How do you think islands of function work for multi gene/protein systems like the ubiquitin system or developmental pathways like WNT or Sonic hedgehog?
They would be larger, because they involve so much protein-protein binding. Binding is simpler. Proteins are incredibly sticky (which you’d know if you ever purified any), and binding is more selective than specific.
And generally speaking the larger a protein, the more surface area to bind, meaning there’s more real-estate to exhibit some affinity, meaning you’ll need less specificity. Large patches of weaker affinity can have the same effect as a very narrow spot with stronger affinity. The net binding affinity can be equal.
Don’t be too hard on Gil; SOME potential is a big step from NO potential.
Just like the Hawaiian chain, new islands are arising all the time. This is supported by a mathematical model of the genetics involved:
AFAICT ubiquitin is a single protein, not a multiprotein system, and Sonic Hedgehog is a protein, not a developmental pathway.
So this is akin to asking how skis work for camels like the Eiffel tower.
I think he meant the ubiquitin-proteasome complex.

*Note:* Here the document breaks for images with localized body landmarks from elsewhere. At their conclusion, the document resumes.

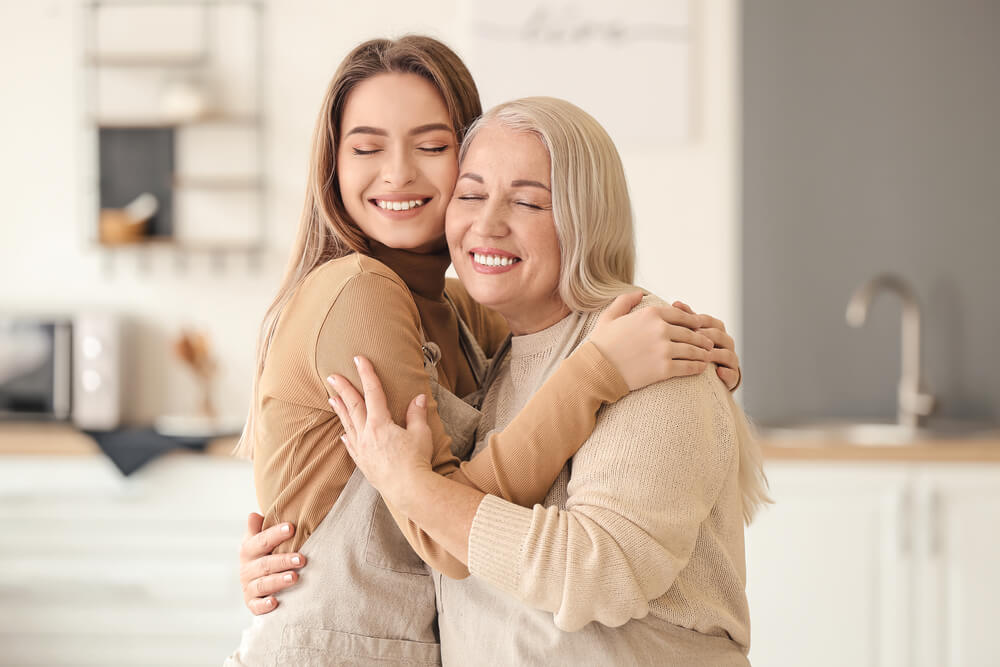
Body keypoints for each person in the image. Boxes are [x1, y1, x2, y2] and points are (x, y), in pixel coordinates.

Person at [227, 36, 743, 666]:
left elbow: (558, 345)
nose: (396, 173)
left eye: (432, 146)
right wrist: (600, 371)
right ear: (332, 165)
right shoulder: (356, 289)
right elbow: (442, 532)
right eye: (366, 147)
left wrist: (683, 341)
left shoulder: (470, 309)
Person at [327, 97, 770, 666]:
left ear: (587, 219)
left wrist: (412, 487)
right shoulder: (494, 351)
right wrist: (290, 559)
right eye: (471, 194)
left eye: (529, 202)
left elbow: (600, 574)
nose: (487, 224)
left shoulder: (653, 355)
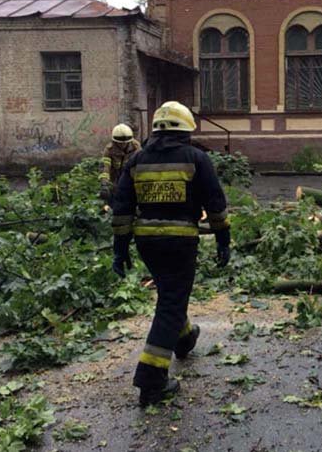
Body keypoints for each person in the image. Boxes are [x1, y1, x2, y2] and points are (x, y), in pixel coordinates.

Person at [110, 101, 231, 406]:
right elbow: (215, 204)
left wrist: (119, 250)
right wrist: (223, 241)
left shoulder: (136, 161)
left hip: (147, 243)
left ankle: (184, 338)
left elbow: (121, 208)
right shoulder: (196, 158)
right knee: (172, 303)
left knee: (169, 296)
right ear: (186, 129)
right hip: (180, 241)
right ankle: (151, 382)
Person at [99, 124, 141, 204]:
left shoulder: (136, 147)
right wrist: (104, 184)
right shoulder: (109, 150)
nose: (123, 145)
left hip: (132, 183)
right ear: (115, 141)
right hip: (116, 183)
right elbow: (105, 167)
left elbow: (140, 166)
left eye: (125, 143)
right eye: (120, 143)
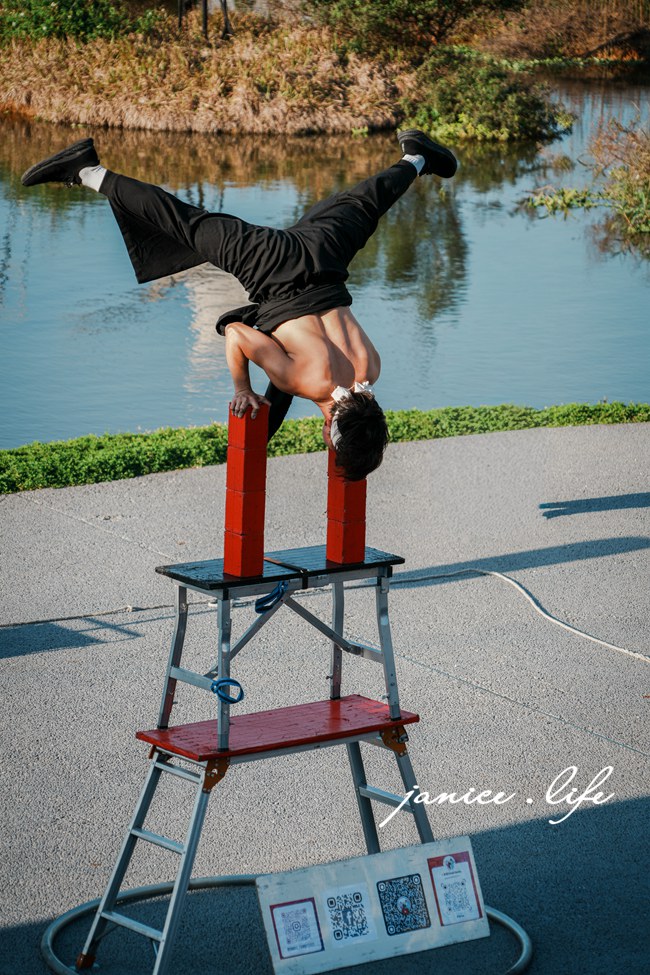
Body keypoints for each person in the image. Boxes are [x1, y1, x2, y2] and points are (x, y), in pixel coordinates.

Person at [21, 129, 457, 480]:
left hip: (324, 255)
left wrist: (266, 425)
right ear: (329, 432)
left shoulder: (369, 370)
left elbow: (292, 382)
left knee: (363, 206)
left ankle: (415, 159)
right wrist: (242, 388)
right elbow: (237, 335)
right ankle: (86, 170)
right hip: (269, 266)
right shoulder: (306, 381)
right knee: (183, 221)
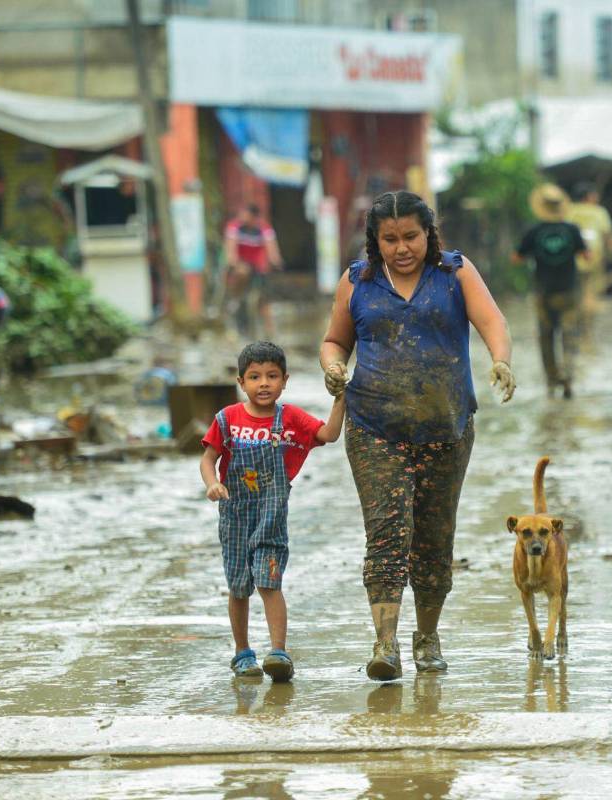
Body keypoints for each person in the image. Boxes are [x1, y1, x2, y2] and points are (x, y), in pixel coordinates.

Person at [319, 190, 514, 682]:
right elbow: (334, 340)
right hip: (373, 427)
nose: (402, 247)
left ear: (429, 234)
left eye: (411, 236)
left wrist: (501, 359)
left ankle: (426, 635)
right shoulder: (357, 280)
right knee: (386, 534)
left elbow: (491, 321)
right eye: (390, 239)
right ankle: (385, 643)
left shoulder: (454, 272)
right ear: (375, 241)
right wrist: (333, 366)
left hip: (447, 426)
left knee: (433, 537)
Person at [200, 341, 345, 681]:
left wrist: (341, 399)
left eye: (272, 376)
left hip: (271, 520)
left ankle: (279, 652)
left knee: (269, 583)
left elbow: (329, 434)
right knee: (239, 587)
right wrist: (211, 485)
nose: (263, 383)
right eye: (254, 377)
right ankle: (242, 653)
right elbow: (208, 460)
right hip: (234, 519)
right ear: (241, 382)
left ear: (285, 380)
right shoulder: (226, 419)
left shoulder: (291, 418)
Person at [514, 183, 586, 398]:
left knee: (546, 336)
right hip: (569, 290)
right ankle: (568, 376)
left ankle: (551, 380)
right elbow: (586, 255)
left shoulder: (534, 231)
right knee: (569, 334)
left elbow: (516, 257)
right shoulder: (572, 230)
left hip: (543, 291)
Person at [224, 204, 284, 338]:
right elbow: (230, 249)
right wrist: (233, 262)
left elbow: (272, 249)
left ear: (253, 217)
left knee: (264, 299)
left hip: (258, 266)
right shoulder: (234, 227)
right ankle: (235, 299)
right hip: (242, 265)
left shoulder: (264, 229)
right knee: (242, 272)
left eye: (245, 214)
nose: (241, 217)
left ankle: (269, 332)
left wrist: (276, 262)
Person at [567, 182, 612, 330]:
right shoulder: (599, 212)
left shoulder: (569, 210)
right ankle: (587, 333)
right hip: (594, 258)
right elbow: (607, 236)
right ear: (589, 196)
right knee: (590, 295)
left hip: (572, 259)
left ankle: (574, 330)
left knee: (574, 294)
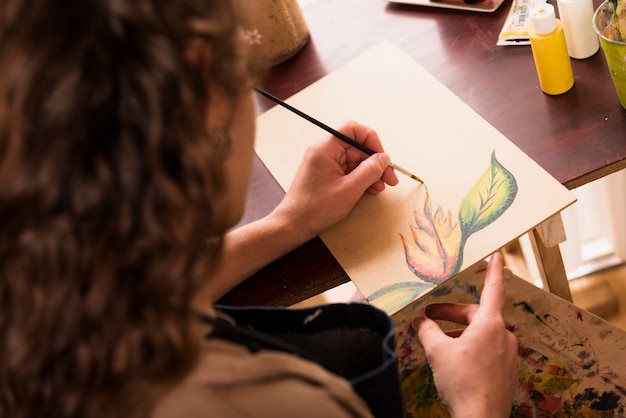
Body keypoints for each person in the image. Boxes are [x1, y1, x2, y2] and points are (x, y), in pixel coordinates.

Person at [0, 0, 518, 417]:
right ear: (206, 93)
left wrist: (289, 223)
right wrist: (480, 402)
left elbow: (134, 295)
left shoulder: (39, 286)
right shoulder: (274, 400)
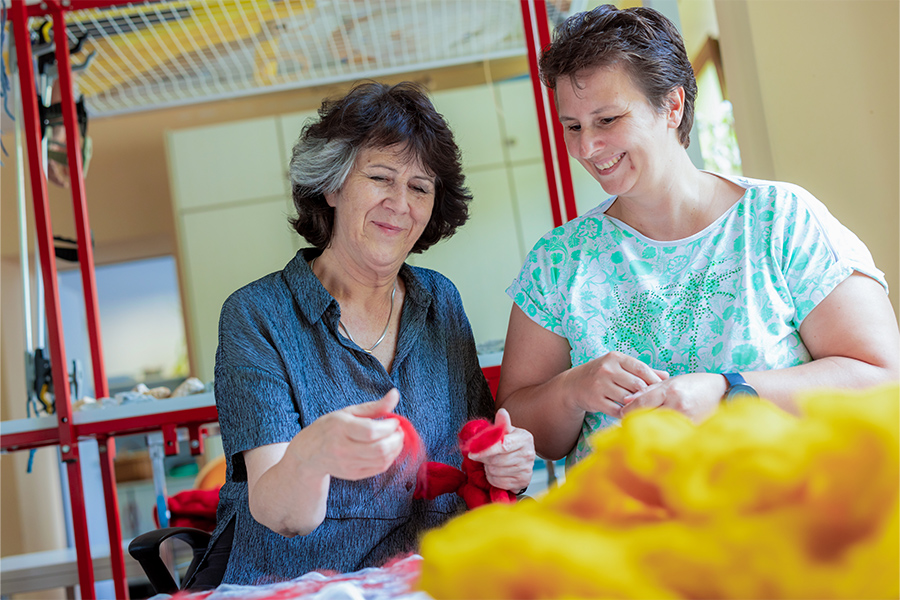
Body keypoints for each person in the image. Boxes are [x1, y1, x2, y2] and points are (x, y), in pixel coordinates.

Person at [496, 5, 899, 465]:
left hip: (786, 522)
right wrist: (572, 389)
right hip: (621, 528)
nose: (586, 147)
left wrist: (730, 391)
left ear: (672, 105)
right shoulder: (558, 259)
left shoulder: (781, 219)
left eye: (607, 120)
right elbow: (518, 426)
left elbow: (881, 379)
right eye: (573, 127)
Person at [191, 81, 535, 588]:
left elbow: (481, 458)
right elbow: (280, 512)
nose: (400, 203)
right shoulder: (256, 314)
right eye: (380, 177)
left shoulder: (440, 301)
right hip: (301, 584)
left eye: (419, 187)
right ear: (331, 187)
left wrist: (509, 463)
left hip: (436, 578)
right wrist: (311, 455)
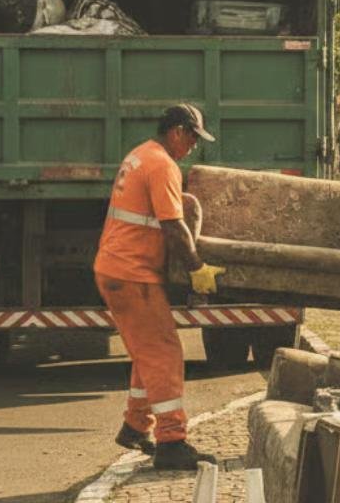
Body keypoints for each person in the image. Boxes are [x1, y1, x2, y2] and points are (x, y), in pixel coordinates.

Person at [93, 103, 227, 470]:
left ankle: (136, 426)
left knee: (146, 351)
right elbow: (173, 225)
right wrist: (197, 268)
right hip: (131, 273)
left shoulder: (140, 154)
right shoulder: (162, 164)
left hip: (119, 269)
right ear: (178, 131)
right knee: (165, 352)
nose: (195, 147)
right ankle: (171, 442)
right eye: (194, 139)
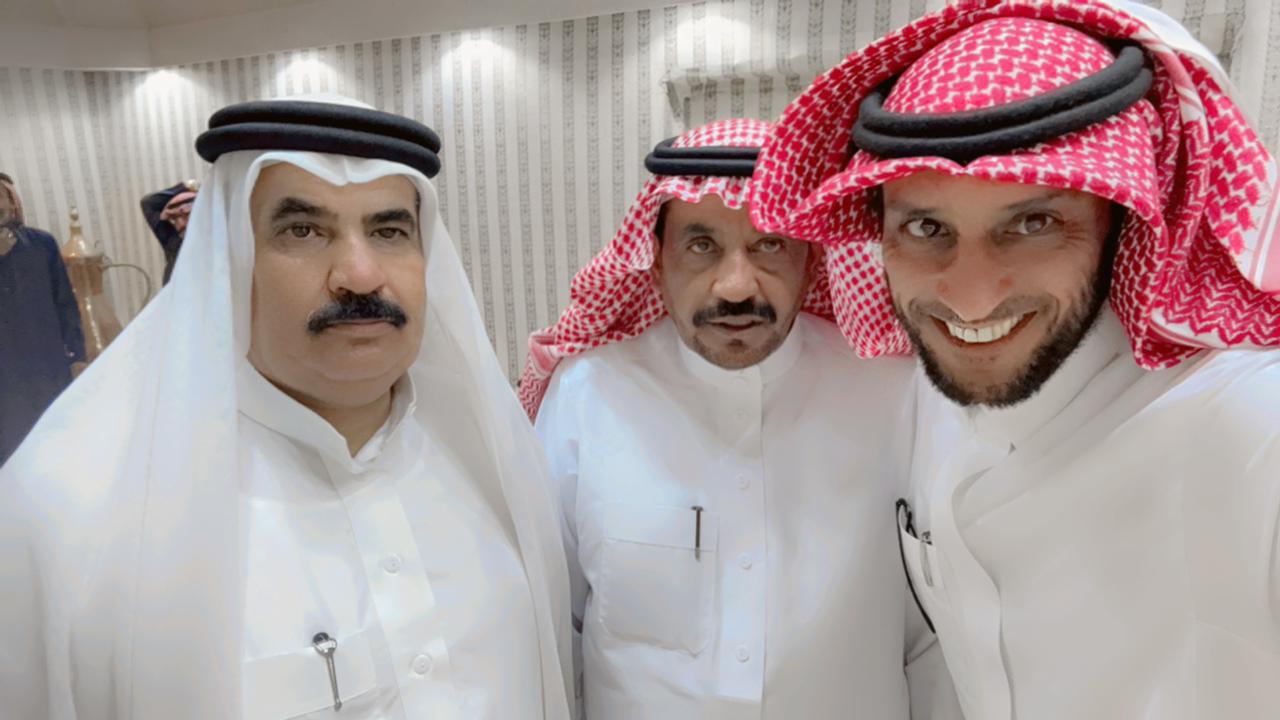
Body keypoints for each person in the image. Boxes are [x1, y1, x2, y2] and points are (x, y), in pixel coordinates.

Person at [749, 1, 1280, 718]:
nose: (971, 301)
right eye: (926, 227)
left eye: (1034, 223)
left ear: (1121, 220)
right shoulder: (930, 394)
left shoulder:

And that thing about valley crossing methods is pretty important, as numerous mechanisms and causes of valley crossing are known from evolutionary biology. Fitness landscapes are also dynamic not static, almost always have more than one contributing cause, and there are other types of mutation than just point substitutions. Heck, you can even cross valleys just by drift through fixation of suboptimal mutants in small populations.
To just note that because fitness landscapes often times have a rugged feature - therefore evolution is impossible - is a complete non-sequitur.
I think that if a functional island can be found in some ways, then some new abilities can probably in some case be acquired by divergence of gene duplicates through random mutation and natural selection. But one cannot generalize this possibility for it must be experimentally investigated on a case by case basis.
It seems absurd to demand that any and all cases of diverged duplicate genes be experimentally demonstrated to be feasible, particularly when the fact that one can construct consilient phylogenies from totally independent genes and have these nevertheless strongly corroborate each other. There is simply no other good explanation for this reality than that they really did evolve and diverge through sequence, structure, and function, from common ancestral genes.
The fact that biochemists have been able to use said phylogenies to reconstruct functional ancestors and show which historical changes in sequence were causal for such functional transitions should effectively put any doubts about the general reality of such a phenomenon to rest, even if this has only been done for a small fraction of all known protein coding genes. There just is no basis in physics or chemistry for thinking some specific example that has yet to be experimentally characterized in that way is somehow an exception.
And just to be sure, this is not meant to support a claim that any and all genes can be evolved gradually and incrementally into each other while retaining biologically useful functions, just that where we can detect significant phylogenetic signal in sequence and structure, we already there have very strong evidence that the genes in question share an evolutionary history, and hence whatever functional transition is implied by this phylogeny must de facto be possible, otherwise there is (again) no good explanation for why we should have such evidence in the first place.